[Assignment 1] In the jam and toast passage, reproduce the stretch from "SNP – the London" through "make jam tomorrow." word for word.
[Assignment 2] In the jam and toast passage, what does the SNP say an independent Scotland could use to purchase jam for everyone?
[Assignment 3] List the parties whose statements make up the jam and toast passage, each one introducing its own statement.

[Exercise passage]
Lib Dems – at the last election we promised jam for everyone. We didn’t win outright, and due to the mess we inherited from Labour all you can have is dry toast. We still hold to our Liberal Democrat policy of jam tomorrow.
SNP – the London government has imposed budget cuts so all you can have is dry toast. In an independent Scotland we’d be able to use oil revenue to purchase jam for everyone.
Labour – due to the savage and unnecesssary cuts imposed by the Tory-led government in Westminster everyone has to have dry toast. We have however secured a new jam-making apprenticeship scheme so the young people of Scotland can learn to make jam tomorrow.
Greens – our continued dependence on jam is unsustainable. Everyone should begin a transition to rape seed oil spread.

[Supplied information]
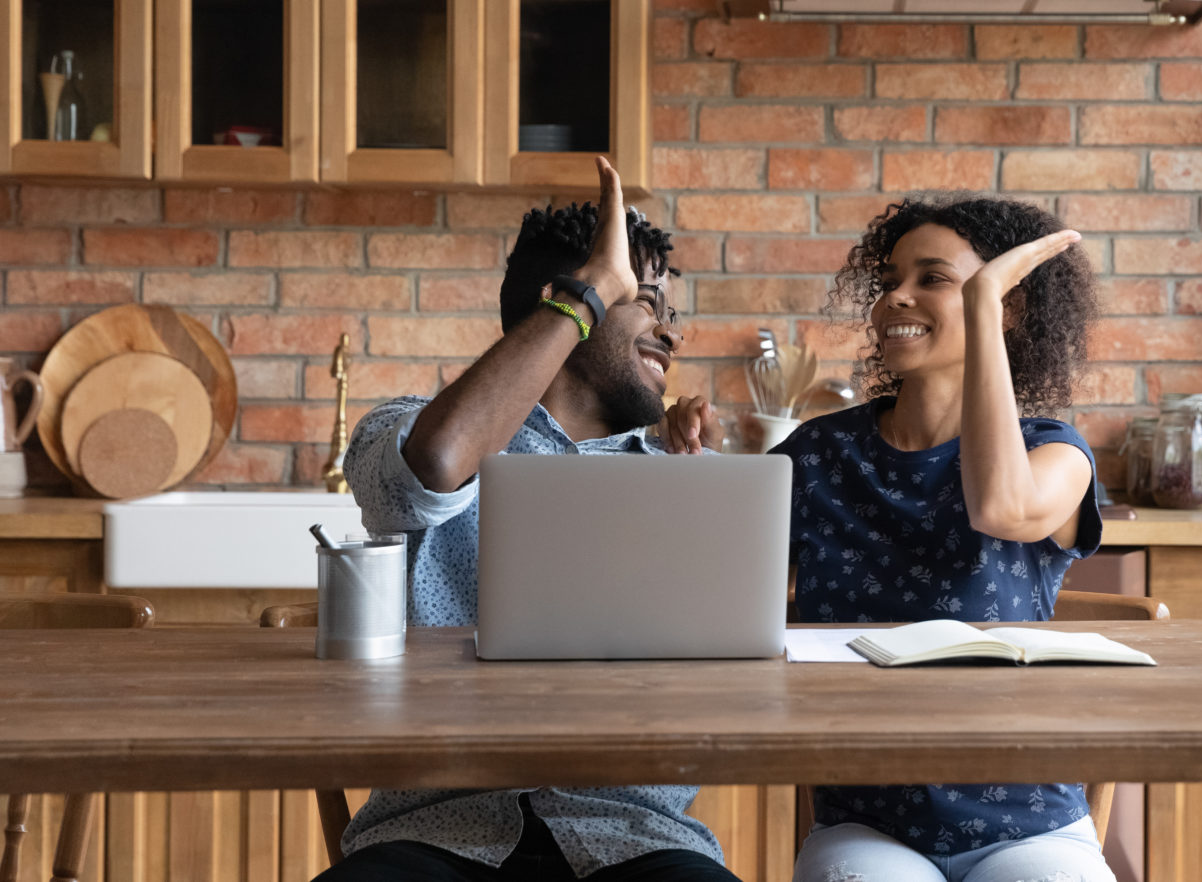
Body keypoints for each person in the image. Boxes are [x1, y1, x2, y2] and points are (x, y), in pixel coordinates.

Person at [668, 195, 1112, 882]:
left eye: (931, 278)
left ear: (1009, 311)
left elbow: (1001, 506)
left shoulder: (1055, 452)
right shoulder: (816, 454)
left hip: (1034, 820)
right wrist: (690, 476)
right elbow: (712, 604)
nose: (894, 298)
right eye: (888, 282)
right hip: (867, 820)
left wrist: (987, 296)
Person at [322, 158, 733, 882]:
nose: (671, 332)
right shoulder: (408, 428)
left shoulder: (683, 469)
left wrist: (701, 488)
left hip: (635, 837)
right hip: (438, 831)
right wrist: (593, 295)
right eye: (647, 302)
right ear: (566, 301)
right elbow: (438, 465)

[Written reply 1]
SNP – the London government has imposed budget cuts so all you can have is dry toast. In an independent Scotland we’d be able to use oil revenue to purchase jam for everyone.
Labour – due to the savage and unnecesssary cuts imposed by the Tory-led government in Westminster everyone has to have dry toast. We have however secured a new jam-making apprenticeship scheme so the young people of Scotland can learn to make jam tomorrow.

[Written reply 2] Oil revenue.

[Written reply 3] Lib Dems, SNP, Labour, Greens